Role of oxidative stress in clofazimine-induced cardiac dysfunction in a zebrafish model.
Biomed Pharmacother. 2020 Oct 2 ;132:110749. Epub 2020 Oct 2. PMID: 33017766
Phoebe C I Ng
BACKGROUND: Clofazimine (CFZ), a riminophenazine, is now commonly used in the treatment of multidrug-resistant tuberculosis. However, its use may be potentially associated with cardiac dysfunction in some individuals. In this study, the zebrafish heart, by merit of its developmental and genetic characteristics being in homology with that of human, was chosen as an animal model for evaluation of such dysfunction.

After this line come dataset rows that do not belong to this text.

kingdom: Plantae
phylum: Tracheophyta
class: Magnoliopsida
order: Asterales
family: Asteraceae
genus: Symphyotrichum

METHODS: Morphological and physiological parameters were used to assess cardiac dysfunction. Transcriptome analysis was performed, followed by validation with real-time quantitative PCR, for delineation of the relevant genomics.
RESULTS: Exposure of 2 dpf zebrafish to 4 mg/L CFZ for 2 days, adversely affected cardiac functions including significant decreases in HR, SV, CO, and FS, with observable pathophysiological developments of pericardial effusion and blood accumulation in the heart, in comparison with the control group. In addition, genes which respond to xenobiotic stimulus, related to oxygen transport, glutathione metabolism and extracellular matrix -receptor interactions, were significantly enriched among the differentially up-regulated genes. Antioxidant response element motif was enriched in the 5000 base pair upstream regions of the differentially expressed genes. Co-administration of N-acetylcysteine was shown to protect zebrafish against the development of CFZ-induced cardiac dysfunction.
CONCLUSIONS: This study suggests an important role of oxidative stress as a major pathogenetic mechanism of riminophenazine-induced cardiac dysfunction.